2. You wanting to run does not mean I want to run.
My world does, in fact, revolve around you. So it pains me to say this almost as much as it pains me to go jogging. When I come home from a long day of not sitting on the couch with you, the last thing on my mind is to have you drag me around the neighborhood. It's nothing personal and I promise I will take you out this weekend (unless it's over 80 degrees outside because... come on).
3. Not everyone that knocks on the door is there to murder me.
There might be a day in which I need your protection, but most days are not that day. Maybe it's my fault for letting you stay up late watching scary movies. Maybe it's the door's fault for being made of such hollow wood. Do you know who's not at fault? The girl scout selling cookies.
4. My food is NOT your food.
I sympathize. I go on the occasional diet and I understand how difficult willpower can be when that yumminess is staring you in the face. It's one thing to not to eat the good food, and it's another to be told to eat literal dog food. For this, I apologize. However, when I go out with friends and their food looks good, I don't put my entire face in their soup. I don't pull their pork chop off the table and on the ground just so I can have a taste. It's basic manners and I raised you better than this.
5. Stop freaking out when my friend throws a ball in the house.
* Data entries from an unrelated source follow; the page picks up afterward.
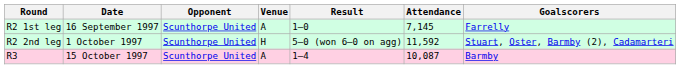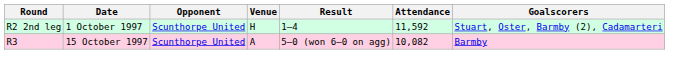- row: R2 1st leg | 16 September 1997 | Scunthorpe United | A | 1–0 | 7,145 | Farrelly
R2 2nd leg | Result: 5–0 (won 6–0 on agg) -> 1–4
R3 | Result: 1–4 -> 5–0 (won 6–0 on agg)
R3 | Attendance: 10,087 -> 10,082
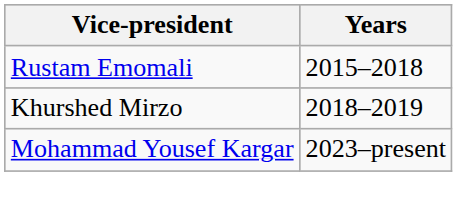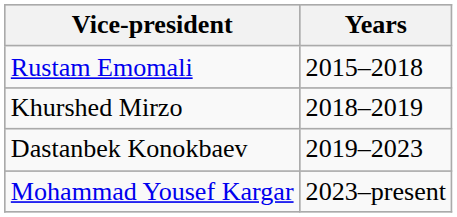+ row: Dastanbek Konokbaev | 2019–2023
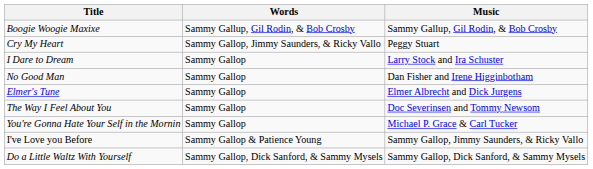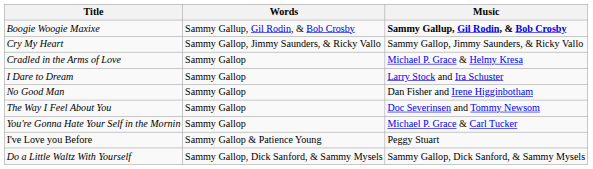Boogie Woogie Maxixe | Music: normal -> bold
Cry My Heart | Music: Peggy Stuart -> Sammy Gallop, Jimmy Saunders, & Ricky Vallo
+ row: Cradled in the Arms of Love | Sammy Gallop | Michael P. Grace & Helmy Kresa
- row: Elmer's Tune | Sammy Gallop | Elmer Albrecht and Dick Jurgens
I've Love you Before | Music: Sammy Gallop, Jimmy Saunders, & Ricky Vallo -> Peggy Stuart
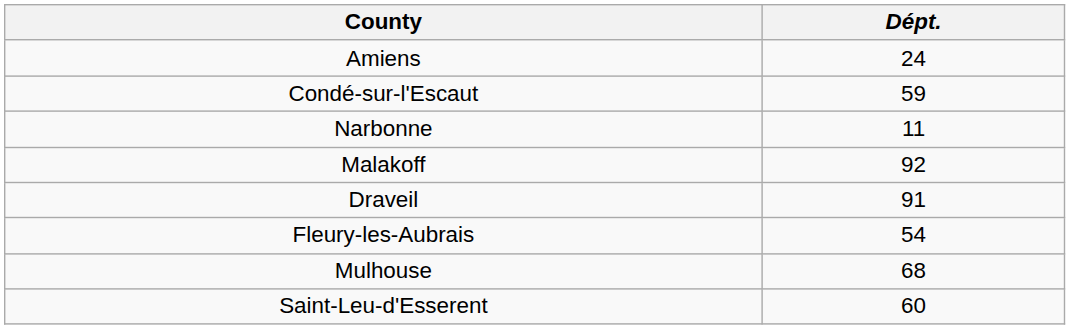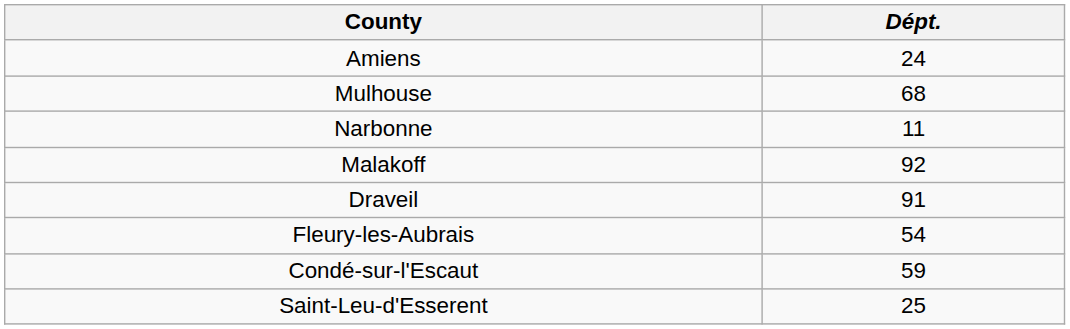rows swapped: Mulhouse <-> Condé-sur-l'Escaut
Saint-Leu-d'Esserent | Dépt.: 60 -> 25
It is just unnecessary. I would like to use this article to formally ask that no one throw a ball in my house again. I only say this because to my dogs a ball is not a ball. A ball is the holy grail. While the dogs let all hell break loose, I cannot be angry with them. After all, if someone threw free college tuition in my house, I would immediately allow the descent into chaos.
6. This is my territory. Stop peeing on it.
All jokes aside, the line must be drawn somewhere. I have a husky who has been a serious jerk about marking his territory. Something that has helped with the problem is a diaper that is pitiful, but funny. I suggest this alternative solution to any pet owners with the same problem. Unless your pet is a cat, in which case I believe you should give the animal to a loving home owned by your least favorite people.
7. Finally, I want you to know I am your biggest fan.
For every moment of aggravation, there is a greater moment of appreciation. My most recent addition to the family is a beagle named Mileaux. When I dragged him and his muddiness out of the heat and into the car, I was annoyed. When I gave him a bath only to have him run out of my hands and into more mud, I was frustrated. And when he didn't eat much for a few weeks, I felt downright disrespected. Still, I would do it all again just to see my best friend's tail wag when I walk in the room.